Paradoxical II quadrant
In figure 4, you see four quadrants labelled. The point where the cutoff line MX meets the 45 degree line, we drop a vertical down. This vertical line is the cut off of actual ability which is aimed at for the selection into the course. The meaning and implication of the quadrants is given below.
- The I quadrant shows all the examinees who have scored more marks than the cutoff limit and also have higher actual ability. These are the ones that really deserve to be selected and are also selected.
- The III quadrant shows the examinees who have scored less marks than the cutoff and also have lesser actual ability. These donot deserve to be selected and are also not selected.

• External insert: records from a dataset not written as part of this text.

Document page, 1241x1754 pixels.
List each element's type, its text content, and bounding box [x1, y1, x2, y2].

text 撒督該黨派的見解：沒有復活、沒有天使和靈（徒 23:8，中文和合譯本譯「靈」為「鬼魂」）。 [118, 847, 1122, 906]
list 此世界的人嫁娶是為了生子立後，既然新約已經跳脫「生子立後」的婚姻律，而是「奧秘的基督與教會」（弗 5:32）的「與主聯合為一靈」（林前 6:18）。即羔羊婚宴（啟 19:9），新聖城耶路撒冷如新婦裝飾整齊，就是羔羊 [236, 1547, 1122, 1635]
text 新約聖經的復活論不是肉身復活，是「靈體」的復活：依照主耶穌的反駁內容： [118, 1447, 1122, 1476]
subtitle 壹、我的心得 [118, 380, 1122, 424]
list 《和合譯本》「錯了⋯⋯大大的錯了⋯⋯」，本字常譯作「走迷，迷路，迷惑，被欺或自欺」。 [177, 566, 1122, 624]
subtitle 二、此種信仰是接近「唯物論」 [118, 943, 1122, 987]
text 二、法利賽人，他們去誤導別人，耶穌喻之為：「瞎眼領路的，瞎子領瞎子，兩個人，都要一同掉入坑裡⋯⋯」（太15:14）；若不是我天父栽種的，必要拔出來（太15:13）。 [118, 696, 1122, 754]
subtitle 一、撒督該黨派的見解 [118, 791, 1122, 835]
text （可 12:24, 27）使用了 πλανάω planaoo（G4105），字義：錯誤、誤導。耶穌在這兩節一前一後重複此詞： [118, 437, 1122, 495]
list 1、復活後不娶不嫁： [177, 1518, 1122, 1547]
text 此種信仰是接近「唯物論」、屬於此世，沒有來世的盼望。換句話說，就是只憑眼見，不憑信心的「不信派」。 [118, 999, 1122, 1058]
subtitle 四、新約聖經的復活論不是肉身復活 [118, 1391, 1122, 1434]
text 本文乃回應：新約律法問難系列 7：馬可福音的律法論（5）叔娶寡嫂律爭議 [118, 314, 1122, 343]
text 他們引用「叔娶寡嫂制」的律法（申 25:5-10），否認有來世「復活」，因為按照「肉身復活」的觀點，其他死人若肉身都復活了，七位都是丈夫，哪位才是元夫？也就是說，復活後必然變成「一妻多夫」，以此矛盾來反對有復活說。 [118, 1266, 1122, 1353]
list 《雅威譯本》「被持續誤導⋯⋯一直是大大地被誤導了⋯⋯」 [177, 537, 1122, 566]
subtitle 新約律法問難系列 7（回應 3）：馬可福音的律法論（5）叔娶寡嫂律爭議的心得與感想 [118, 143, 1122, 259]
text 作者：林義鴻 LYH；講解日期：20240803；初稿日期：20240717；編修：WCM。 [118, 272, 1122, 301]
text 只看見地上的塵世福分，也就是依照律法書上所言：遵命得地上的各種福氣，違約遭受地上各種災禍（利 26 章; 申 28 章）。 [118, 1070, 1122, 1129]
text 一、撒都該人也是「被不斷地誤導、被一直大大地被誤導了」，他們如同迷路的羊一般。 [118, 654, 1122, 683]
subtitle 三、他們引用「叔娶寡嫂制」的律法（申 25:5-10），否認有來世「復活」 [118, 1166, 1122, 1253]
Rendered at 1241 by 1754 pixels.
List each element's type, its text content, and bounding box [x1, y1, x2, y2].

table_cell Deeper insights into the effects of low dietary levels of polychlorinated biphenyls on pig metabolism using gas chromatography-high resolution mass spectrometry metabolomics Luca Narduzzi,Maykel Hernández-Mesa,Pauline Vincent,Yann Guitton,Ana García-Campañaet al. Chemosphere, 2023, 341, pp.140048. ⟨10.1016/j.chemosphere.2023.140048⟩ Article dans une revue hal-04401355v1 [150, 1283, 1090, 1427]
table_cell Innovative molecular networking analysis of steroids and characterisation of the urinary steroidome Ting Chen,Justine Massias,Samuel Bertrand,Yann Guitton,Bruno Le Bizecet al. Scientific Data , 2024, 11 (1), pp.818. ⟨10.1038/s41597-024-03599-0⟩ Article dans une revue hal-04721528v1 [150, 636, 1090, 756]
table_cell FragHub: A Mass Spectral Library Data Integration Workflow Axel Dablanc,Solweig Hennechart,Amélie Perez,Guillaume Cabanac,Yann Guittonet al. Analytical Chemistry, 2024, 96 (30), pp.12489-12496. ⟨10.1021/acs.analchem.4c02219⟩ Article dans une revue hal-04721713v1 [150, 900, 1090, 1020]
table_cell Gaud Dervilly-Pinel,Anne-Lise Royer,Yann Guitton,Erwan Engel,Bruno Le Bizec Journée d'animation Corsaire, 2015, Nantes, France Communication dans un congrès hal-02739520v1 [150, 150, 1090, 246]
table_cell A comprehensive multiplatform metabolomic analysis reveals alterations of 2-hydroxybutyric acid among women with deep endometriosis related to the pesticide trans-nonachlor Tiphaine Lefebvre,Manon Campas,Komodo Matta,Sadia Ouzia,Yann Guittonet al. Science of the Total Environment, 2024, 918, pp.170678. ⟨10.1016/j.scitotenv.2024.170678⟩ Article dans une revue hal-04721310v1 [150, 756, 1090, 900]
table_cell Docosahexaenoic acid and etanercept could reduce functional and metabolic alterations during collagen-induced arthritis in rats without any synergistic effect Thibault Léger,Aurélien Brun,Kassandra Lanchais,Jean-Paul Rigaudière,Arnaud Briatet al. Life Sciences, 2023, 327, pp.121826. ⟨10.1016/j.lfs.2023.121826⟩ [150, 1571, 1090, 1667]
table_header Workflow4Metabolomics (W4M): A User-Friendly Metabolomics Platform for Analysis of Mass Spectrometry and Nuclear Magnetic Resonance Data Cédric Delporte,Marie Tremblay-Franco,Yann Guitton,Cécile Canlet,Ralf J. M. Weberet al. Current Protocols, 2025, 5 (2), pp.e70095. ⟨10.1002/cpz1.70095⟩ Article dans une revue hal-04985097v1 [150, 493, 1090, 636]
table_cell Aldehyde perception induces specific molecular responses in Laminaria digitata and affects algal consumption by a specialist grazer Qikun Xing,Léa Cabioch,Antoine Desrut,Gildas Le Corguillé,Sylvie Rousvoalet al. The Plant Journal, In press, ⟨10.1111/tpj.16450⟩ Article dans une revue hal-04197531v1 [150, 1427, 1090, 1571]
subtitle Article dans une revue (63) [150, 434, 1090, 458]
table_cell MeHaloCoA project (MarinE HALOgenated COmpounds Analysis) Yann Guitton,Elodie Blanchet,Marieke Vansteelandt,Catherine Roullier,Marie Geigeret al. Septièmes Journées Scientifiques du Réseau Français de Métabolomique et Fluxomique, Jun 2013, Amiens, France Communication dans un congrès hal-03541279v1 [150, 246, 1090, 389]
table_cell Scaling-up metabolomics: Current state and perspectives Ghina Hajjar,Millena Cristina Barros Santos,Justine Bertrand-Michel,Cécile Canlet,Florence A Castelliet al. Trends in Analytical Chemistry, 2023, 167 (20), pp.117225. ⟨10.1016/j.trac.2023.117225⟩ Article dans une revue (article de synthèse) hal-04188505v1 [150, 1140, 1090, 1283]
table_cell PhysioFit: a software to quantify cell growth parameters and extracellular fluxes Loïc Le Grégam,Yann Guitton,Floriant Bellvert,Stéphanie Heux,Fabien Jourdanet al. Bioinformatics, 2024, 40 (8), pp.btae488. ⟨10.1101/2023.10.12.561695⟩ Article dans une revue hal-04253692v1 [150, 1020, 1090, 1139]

- The IV quadrant shows those examinees who have scored marks more than MX but have an actual ability less than intended cutoff (the vertical line). These are the lucky fellows who made it in, thanks to the scatter.
- Now, the II quadrant shows all those poor examinees who have scored less marks than the cutoff MX but have higher actual ability. They could not make it in, because of the scatter.
In the case of selection of astronauts for example, no risk can be taken with regard to those from the IV quadrant. So the limit MX is kept so high that this quadrant is practically eliminated
But the aim of any good selection test for higher education should be to minimize the II quadrant. Looking at the nature of the scatter, it can be minimized only if the limit M1 goes up and the scatter is reduced. Think about it, these two cannot go together all that along. Tougher exam means more coaching to crack it, more pressure to make it and these are behind the scatter. Now you see the paradox?
The II quadrant can also be minimized if MX can be lowered. See it?
- If there is no need to pick only a small fraction at the top, then there is no issue only! The craze or necessity to be at the top should go.
- If there is no need to sequence the examinees, then again life is easy. Let bunches of examinees get into groups of courses - the finer sequencing can be an internal matter for the groups of courses later.